17th February 2023, 17:48
@jerejj – If the car is registered to you, you automatically get the fine. On the slip, you can either pay it or you can argue why you shouldn’t be fined – for example, if someone else was driving.
If you say someone else was driving, then you’ll be expected to say who you allowed to drive your car on that day. Driving someone else’s car without their permission is considered theft of a vehicle so if you don’t know who was driving your car then a bigger crime than speeding has been committed.
I assume this was pointed out to him and he suddenly remembered it was actually him in the driving seat.
17th February 2023, 20:21
@petebaldwin They don’t know who was driving as he wouldn’t say, which is why he was fined for not revealing who was driving.
The speed the driver was going generally means an automatic ban which, under the new rules for UK registered racing drivers, also means the loss of the race license as well.
It’s daft state of affairs that the police withdrew the speeding offence as he wouldn’t say who was driving.
18th February 2023, 16:33
Alianora La Canta (@alianora-la-canta)
19th February 2023, 21:56
@jerejj At the speed Dan was driving, the police have the option (but not the obligation) to ask for immediate disqualification. It is possible that some form of mitigation was successfully argued to get the penalty down to where it is (the court has significant scope for this where it believes it to be warranted, and it can be granted on several grounds – including loss of ability to work – since the court is free to assume the defendent was driving for the purposes of determining mitigation).

Recorded data
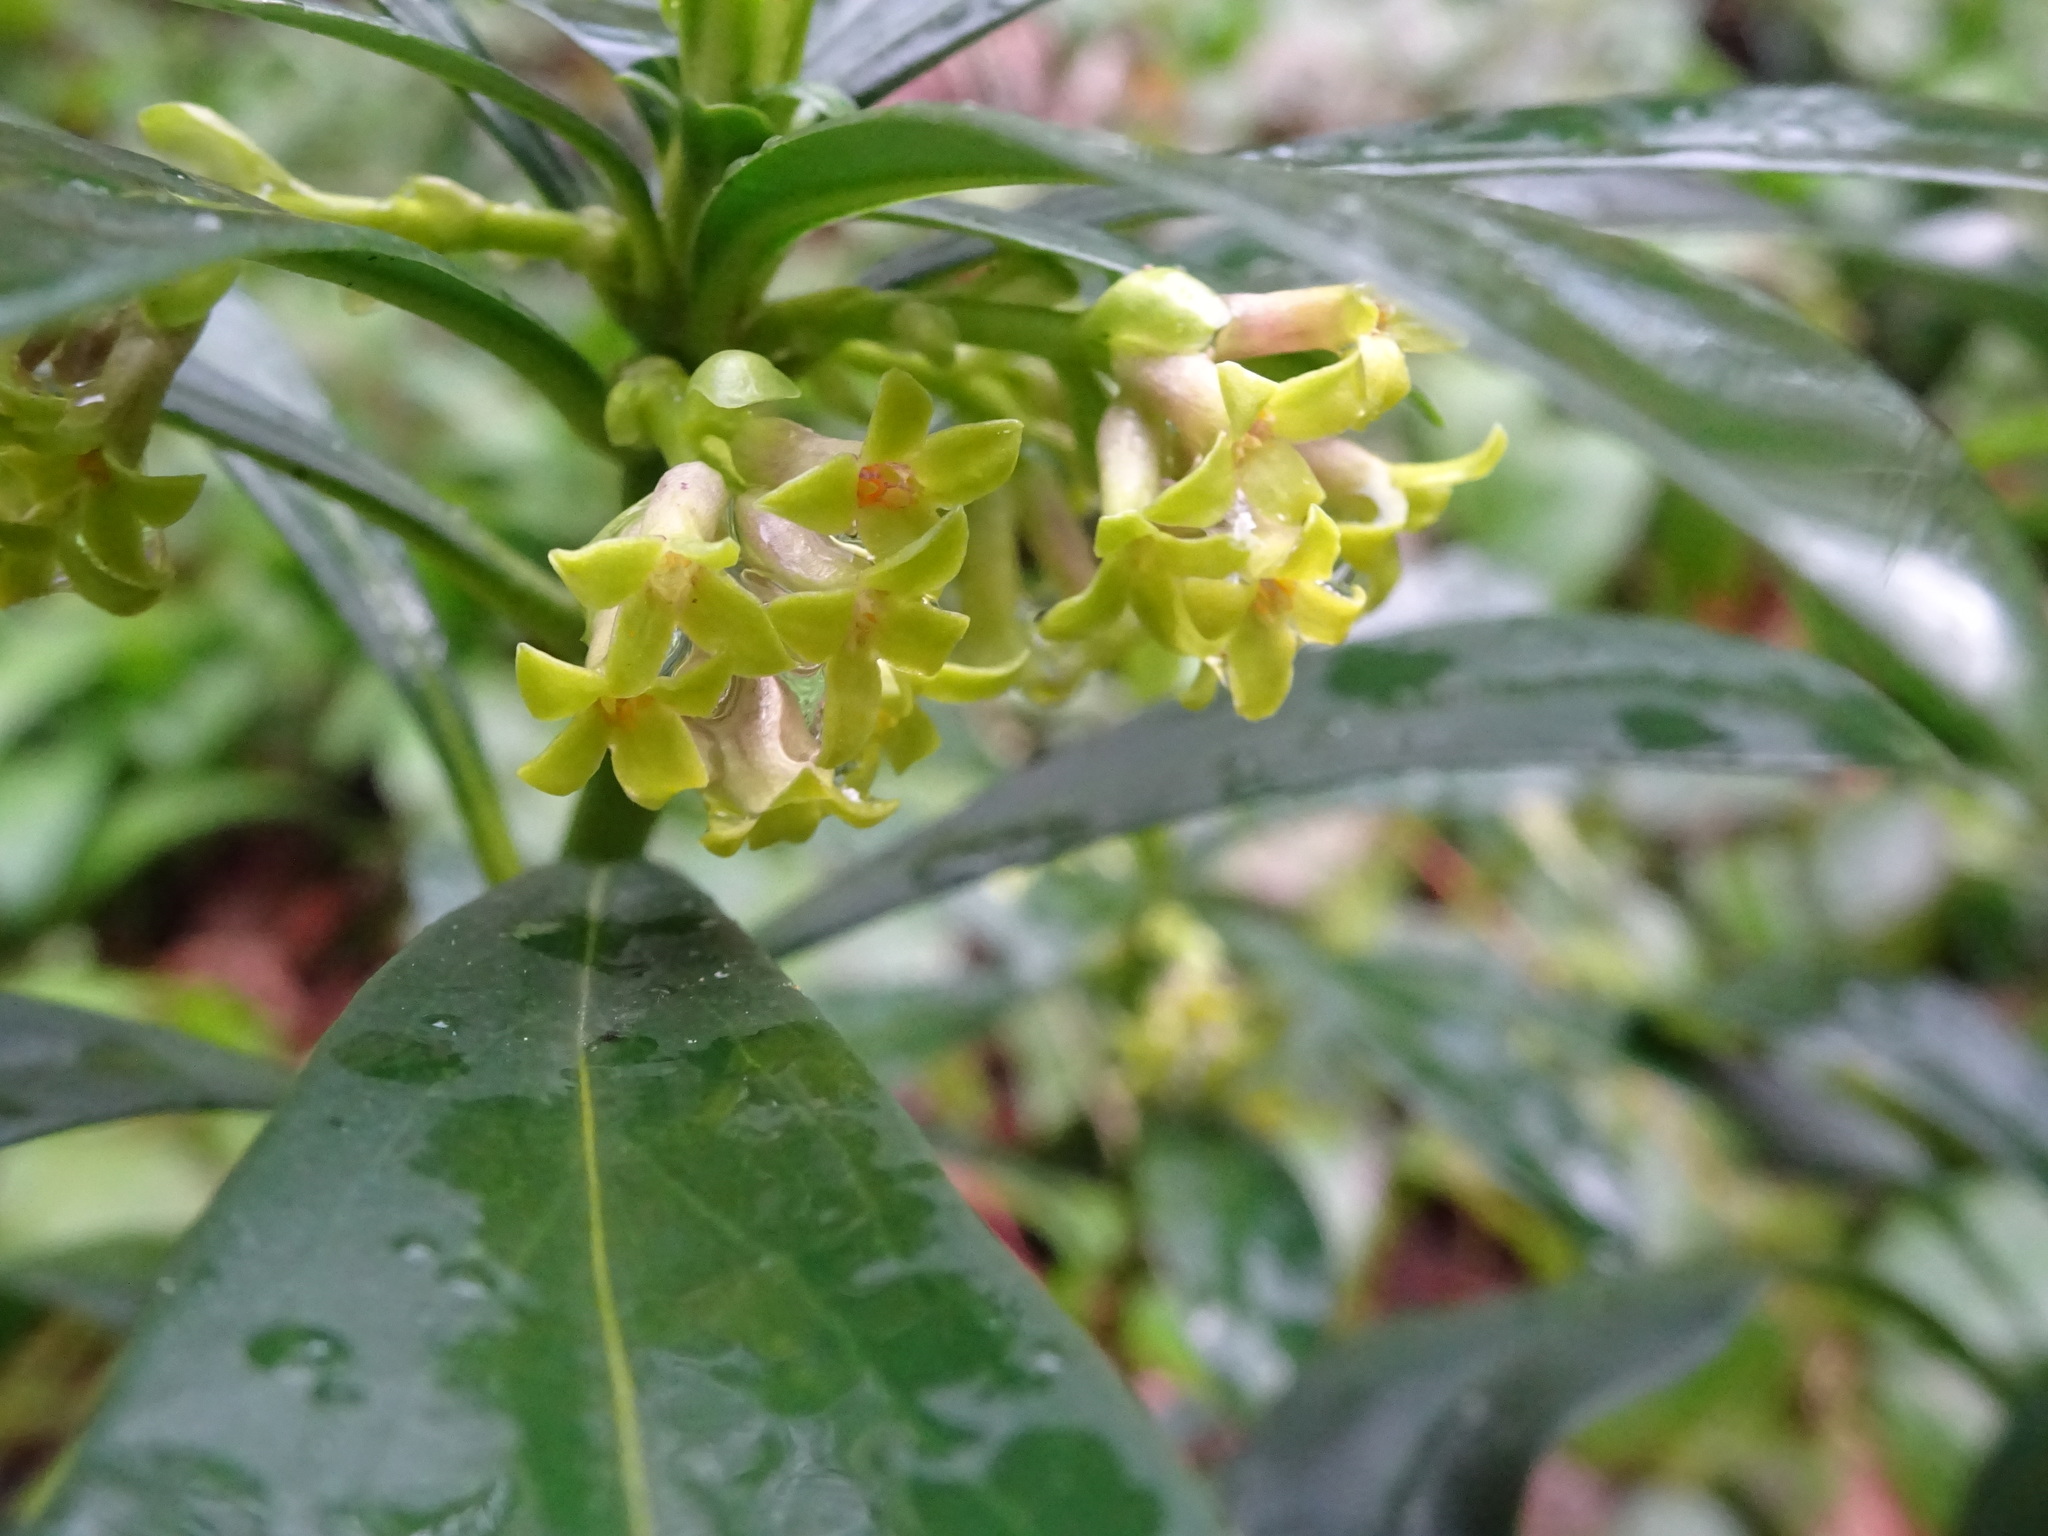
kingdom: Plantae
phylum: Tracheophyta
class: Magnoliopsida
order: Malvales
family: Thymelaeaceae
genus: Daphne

==

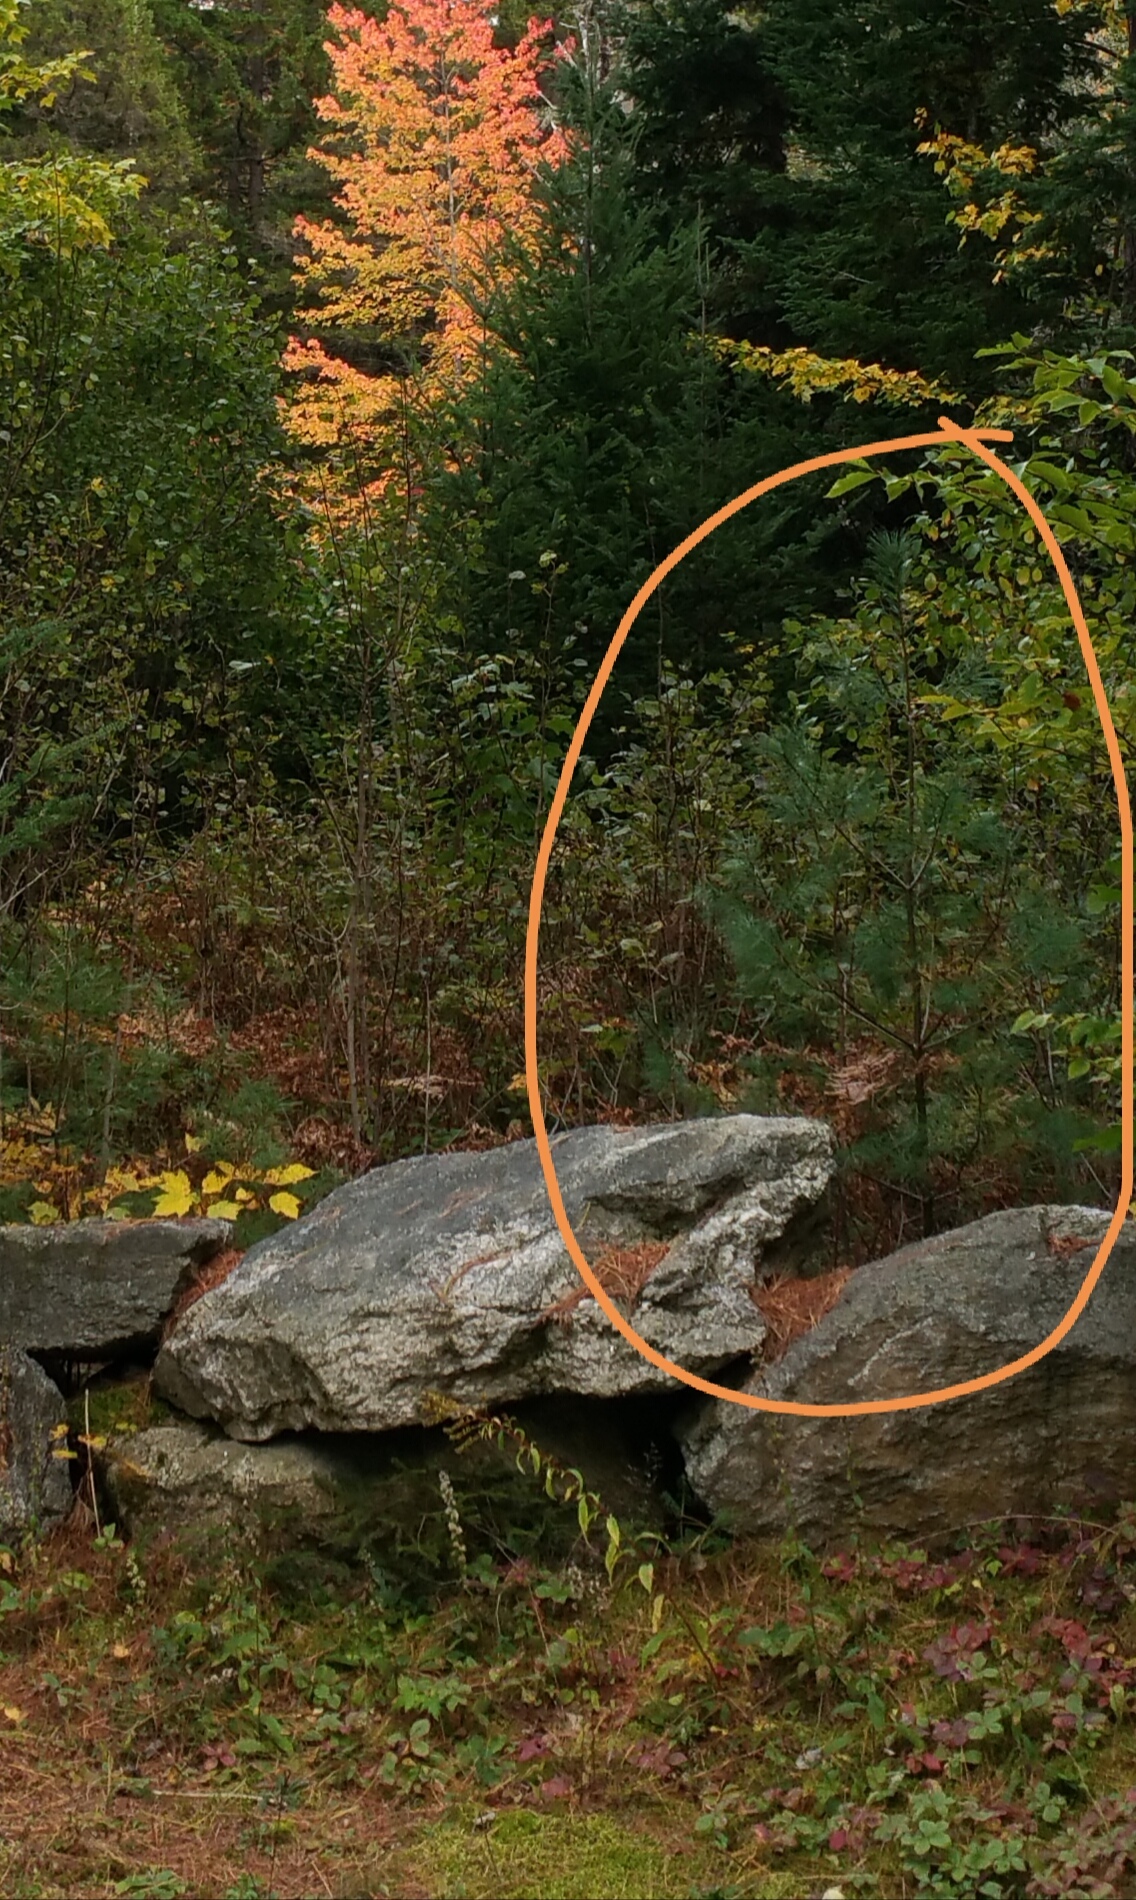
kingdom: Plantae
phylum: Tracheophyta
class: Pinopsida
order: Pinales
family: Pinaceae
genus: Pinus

Given request = In the speeding fine discussion, what is driving someone else's car without their permission considered?

Result = Theft of a vehicle.